Deeper borehole heat exchangers are necessary where a high energy demand has to be covered and there is relatively little available space. This is the situation, for example, when refurbishing the heating systems of large residential  developments. A case in point was the reference project «Chemin des Grottes» in Fribourg, the capital of the canton of the same name in western Switzerland. 

photo_credit Image Courtesy Jansen
Image Courtesy Jansen

A heat pump solution using borehole heat exchangers was required for an ageing apartment building with an attached low-rise multi-storey residential block. The only area accessible by normal plant and machinery stood between the apartment building and an access road, but it was not much bigger than the length of two drilling machines.
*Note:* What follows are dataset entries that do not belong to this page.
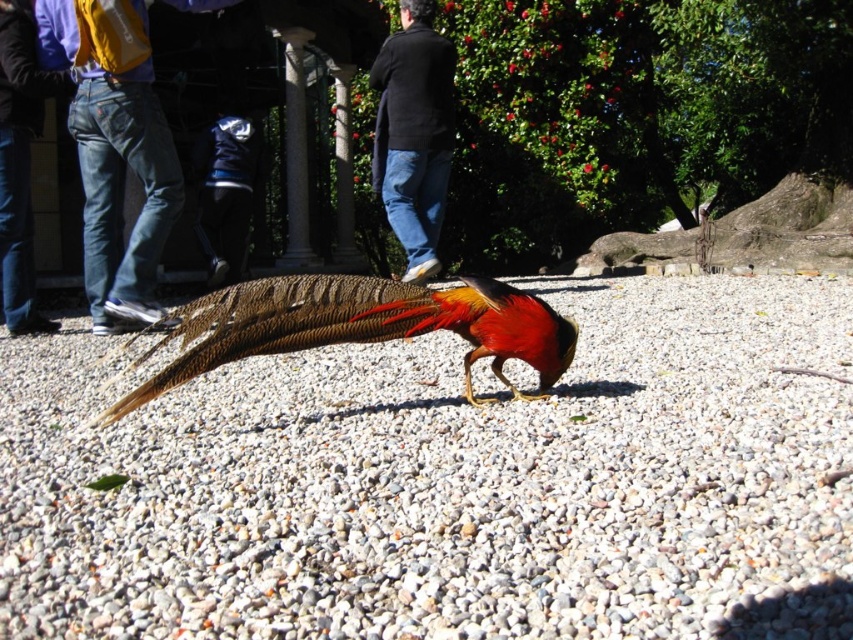
Is gray gravel at center wider than shiny golden bird at center?

Indeed, gray gravel at center has a greater width compared to shiny golden bird at center.

The width and height of the screenshot is (853, 640). In order to click on gray gravel at center in this screenshot , I will do `click(450, 483)`.

Which is in front, point (238, 406) or point (235, 328)?

Point (235, 328) is more forward.

Locate an element on the screen. This screenshot has height=640, width=853. gray gravel at center is located at coordinates (450, 483).

Is gray gravel at center positioned behind black matte sweater at center?

No, gray gravel at center is in front of black matte sweater at center.

Describe the element at coordinates (450, 483) in the screenshot. Image resolution: width=853 pixels, height=640 pixels. I see `gray gravel at center` at that location.

Locate an element on the screen. The height and width of the screenshot is (640, 853). gray gravel at center is located at coordinates (450, 483).

Who is more forward, (x=135, y=12) or (x=438, y=198)?

Point (x=135, y=12) is in front.

Can you confirm if jeans at left is wider than black matte sweater at center?

Yes, jeans at left is wider than black matte sweater at center.

Which is behind, point (148, 184) or point (434, 49)?

The point (434, 49) is behind.

Identify the location of jeans at left. (114, 152).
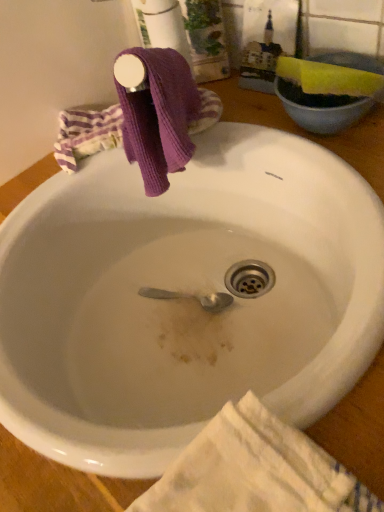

Various options were investigated, and a number of different ground loop technologies compared. The final choice fell upon the JANSEN hipress, the variant with the special 42 x 3.5 mm heat exchanger pipes, due to its ease of installation and excellent reliability. The design was based on three 300 metre probes. On the tightest of sites, contractor Broder AG drilled the three heat exchanger boreholes with a diameter of just less than 130 mm to the specified 300 metre depth. The borehole heat exchangers were lowered to the bottom of the holes using hydraulically braked reels.